By early 1944 the area controlled by the 110th Division became too great and it was decided to create a new command to oversee the southern regions of Mindanao surrounding Davao. The new command was to be the 107th Division and Clyde Childress, now a Lt. Colonel, was given command. His main objective was the protection of Fertig’s new headquarters deep in the interior of Mindanao at the town of Waloe on the Agusan River. It was in this pursuit that Clyde Childress won the Silver Star Medal for gallantry in action.

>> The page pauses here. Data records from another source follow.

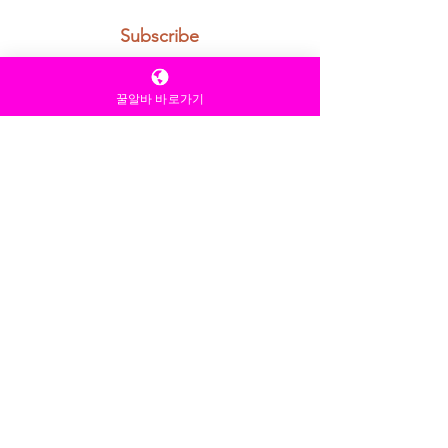
your newsletter.
*
Subscribe
꿀알바 바로가기
텐카페알 업소알바구인란 무엇
인가
텐카페 가라오케알바 특히 주의해
야 할 것은
텐카페알바 가라오케알바 급여 조건이 명확하지 않은
경우
가라오케알바
홈페이지
구인와 업무 범위 설명이 모호
한 경우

Throughout the guerrilla war on Mindanao, Colonel Wendell Fertig leaned heavily upon the talents of Childress and McLish, but as the war progressed he developed a deep distrust of them. It was a process he would repeat with many of the men he led on Mindanao. His reports on the two men were always glowing, yet in his diary he would gripe or demean things they did. Face to face, Fertig was friendly, but behind their backs he “bad mouthed” them to headquarters and other guerrillas. After MacArthur’s return to the Philippines with the landing on the island of Leyte in October, 1944, many of the guerrillas wanted to rejoin the American forces and leave the stress filled life of a guerrilla; always looking over your shoulder, eating next to nothing, and always suffering from some tropical ailment. McLish and Childress both opted to leave Mindanao shortly after the return of the Americans. In December 1944, both Childress and McLish left Mindanao by PT boat for American headquarters at Leyte. Both arrived on Leyte to find that Fertig had stabbed them in the back. He had sent reports saying they were disloyal, incompetent, and had done little for the effort in Mindanao. It was a bitter pill to swallow for the two men who had done more for the guerrilla effort on Mindanao than perhaps any other soldiers.